Experience in God has taught me that He almost never works through just one layer. When God does something, it permeates so many layers my feeble mind cannot grasp all of His glory. So when I was led to John 17 this morning, the term "son of perdition" leapt off the page and revelation into one more layer occurred. Of course, the commentaries assign Judas as the son of perdition - and they are correct, however, Judas is the first layer of the meaning. Whatever is done here on earth is "mirrored" in the spiritual, as well.

Of all the disciples, it seemed that Judas recognized the character of Jesus most fully. Unfortunately, although Judas recognized that Jesus was probably the long-awaited Messiah, Judas misunderstood the purpose of Jesus. Placing his own needs for deliverance from the Roman occupation, Judas was anticipating a great battle and victory over mere men, when in fact, Jesus was sent here for a great battle and victory over Satan - the son of perdition.

In the shadows of time, God created the angels - all the angels - including Lucifer. Just as God has a good relationship with the angels Gabriel and Michael, God had a good relationship with Lucifer. So too, Jesus had a good relationship with Judas. As Lucifer was cognizant of God's power and majesty, Judas recognized the power and majesty of Jesus.

Now to address the betrayal. We know that Jesus will come again, and it is at his second coming that the earthly battle (mirroring the spiritual battle won at first coming) will ensue and be won. Judas was not out of Jesus' purpose when he betrayed him for Jesus is charged with fighting and earthly battle at some point. Judas was out of Jesus' timing. Of course, this is as much of a sin against God as being out of his purpose.
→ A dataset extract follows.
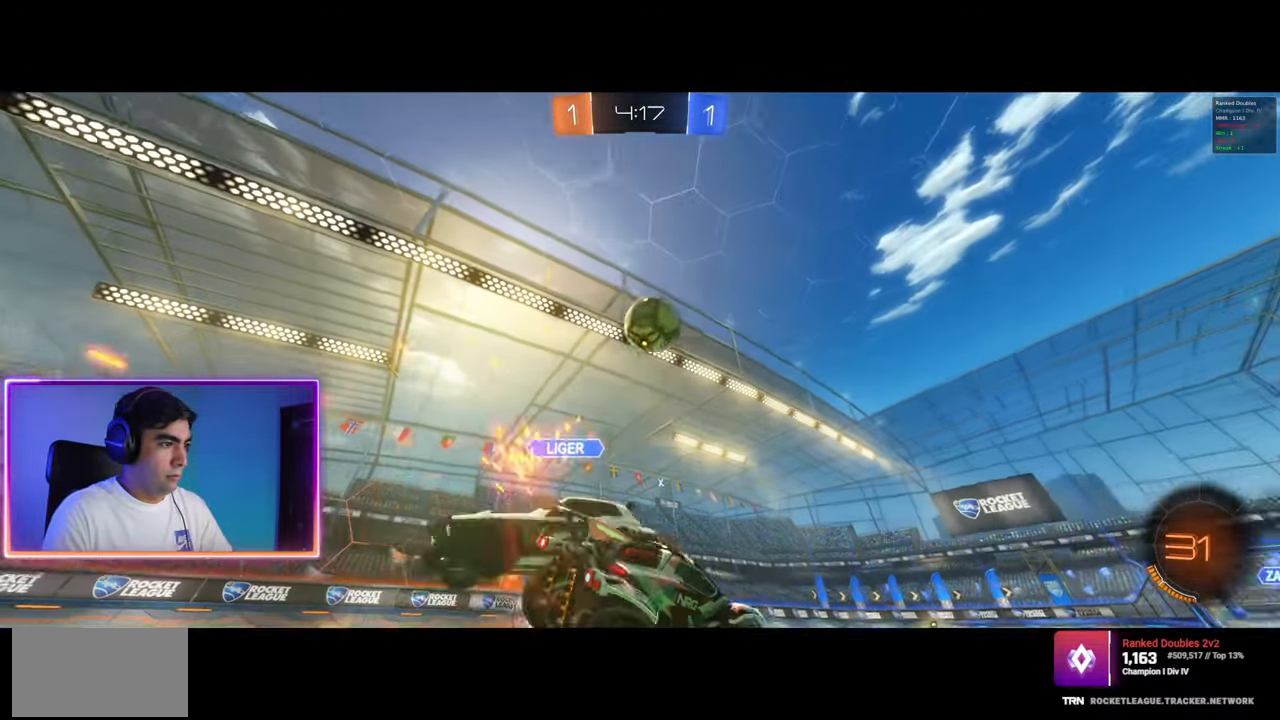
{"keys": ["d", "q"], "mouse": [], "events": [[83, "mouse_left", "down"], [100, "d", "down"], [133, "mouse_left", "up"], [167, "d", "up"], [200, "a", "down"], [317, "a", "up"], [317, "w", "up"], [433, "q", "down"], [500, "d", "down"]]}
God, knowing all, used Judas' sin against his timing to facilitate his intended purpose of salvation - the death and resurrection of his Son.
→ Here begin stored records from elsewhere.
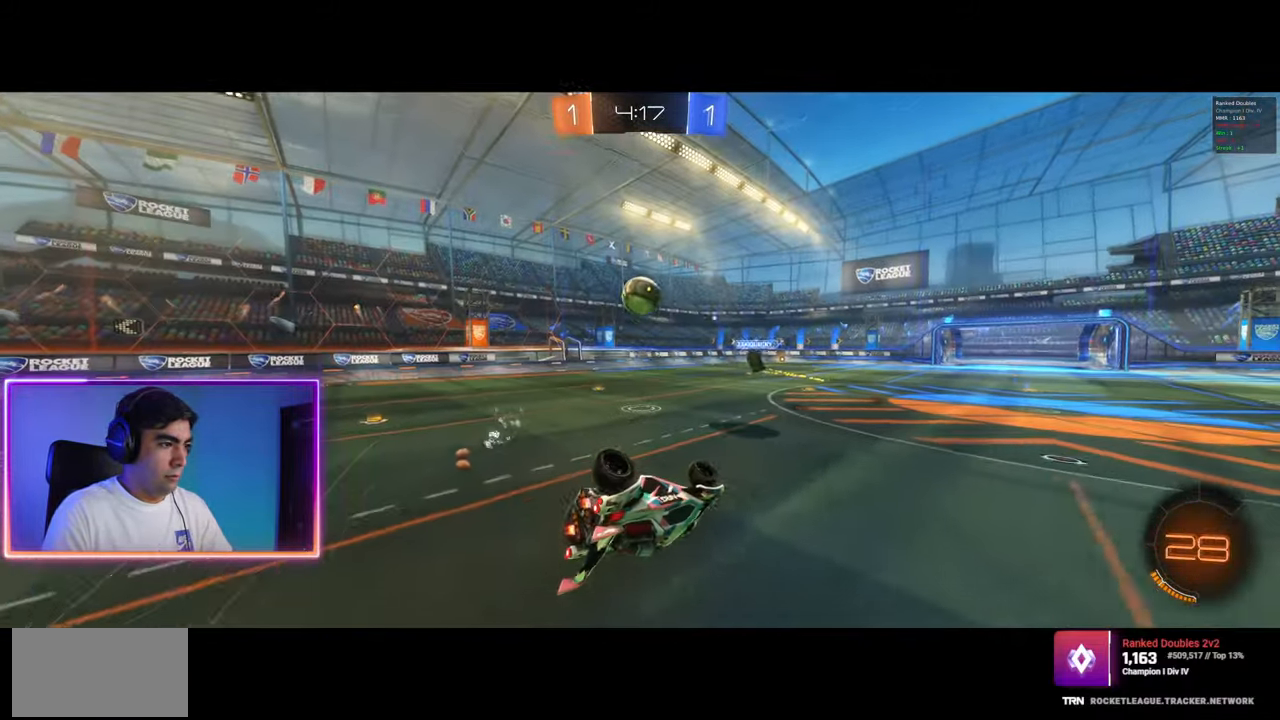
{"keys": ["d"], "mouse": [], "events": [[233, "q", "up"]]}
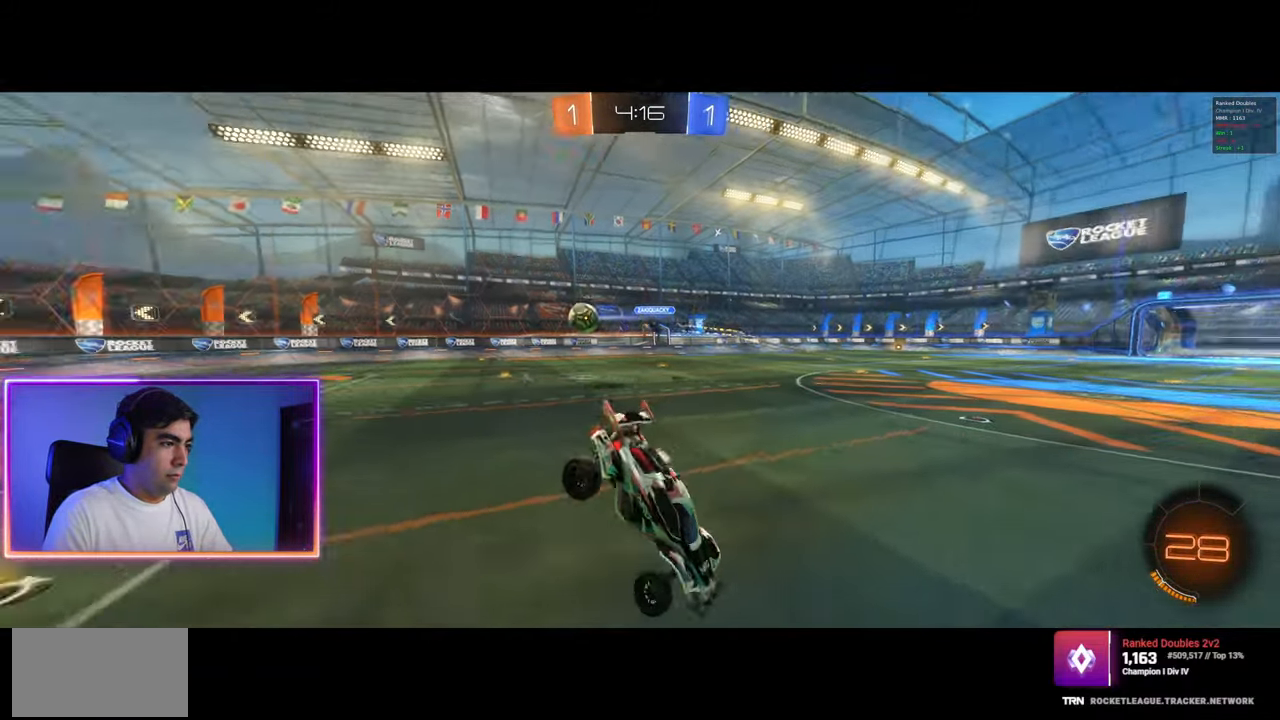
{"keys": ["a", "w"], "mouse": ["left"], "events": [[50, "d", "up"], [150, "w", "down"], [267, "a", "down"], [333, "mouse_left", "down"], [383, "a", "up"], [467, "a", "down"]]}
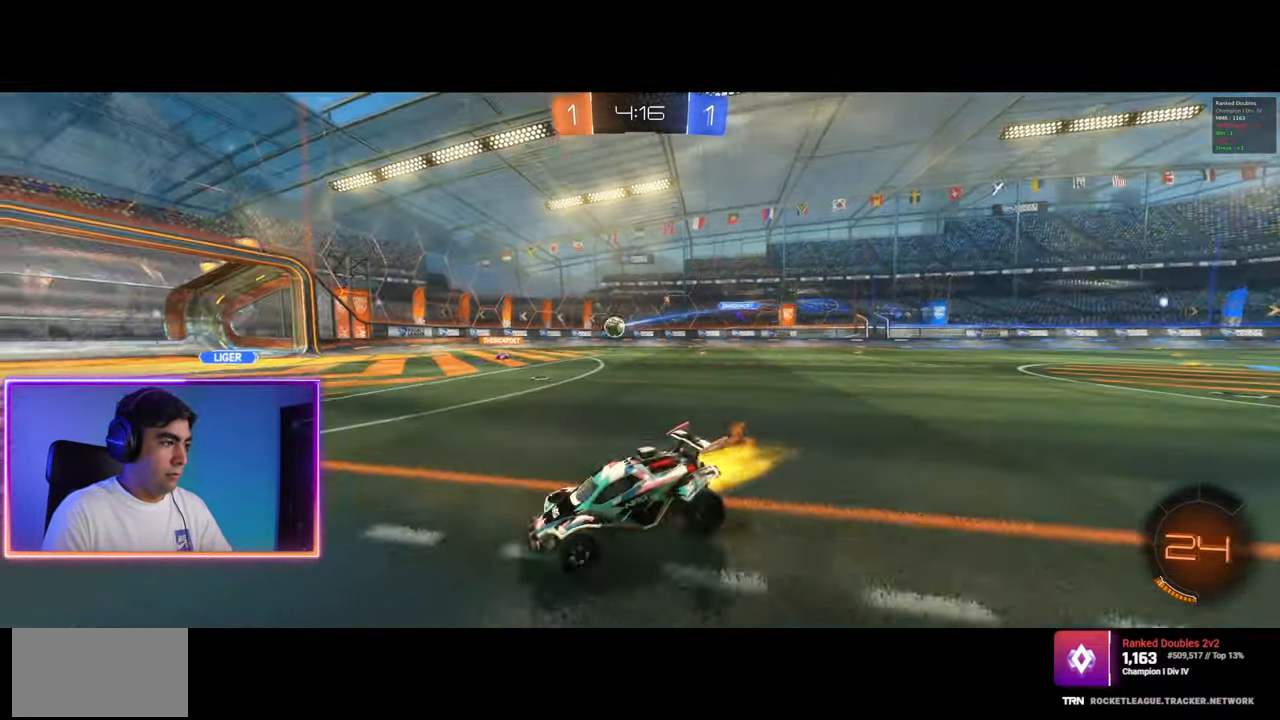
{"keys": ["a", "w"], "mouse": ["left"], "events": [[17, "a", "up"], [17, "mouse_left", "up"], [50, "mouse_left", "down"], [217, "a", "down"]]}
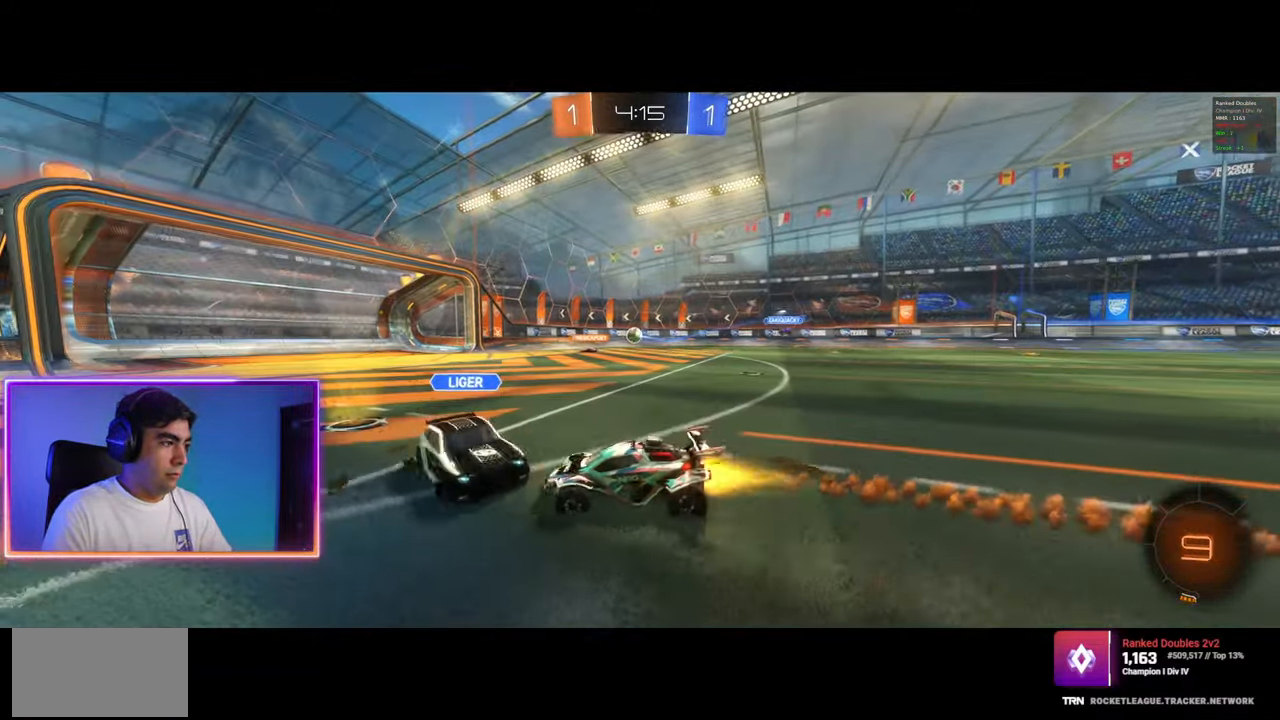
{"keys": ["a", "w"], "mouse": [], "events": [[100, "a", "up"], [100, "d", "down"], [200, "d", "up"], [217, "a", "down"], [217, "mouse_left", "up"]]}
So, now to address Lucifer's rebellion. Was his rebellion a sin against God's purpose or a sin against God's timing? Did God intend to elevate Lucifer even further - in due season, or give him charge of the earth at some point in time, and if so, was Lucifer's sin one of pride or impatience? Did God intend all along to allow man and woman the discernment of good and evil and Lucifer just forced the hand of God? Or, as evil never existed prior to Lucifer's rebellion did he force the hand of God to provide this discernment to his next creation- Man?

I have no answers to these questions, but I do know that what happens in the natural world is mirrored in the spiritual world. "Jesus answered, "It is he to whom I shall give this morsel when I have dipped it." So when he had dipped the morsel, he gave it to Judas, the son of Simon Iscariot." John 13:26 RSV It was at this point that Jesus offered Judas a way to turn away from sin. Jesus gave Judas the bread or body that had been covered by the wine or blood as a way to salvation. Had Judas taken this offer of forgiveness, he would have been forgiven. I believe that God is still waiting for Lucifer to take the dipped bread of salvation as well.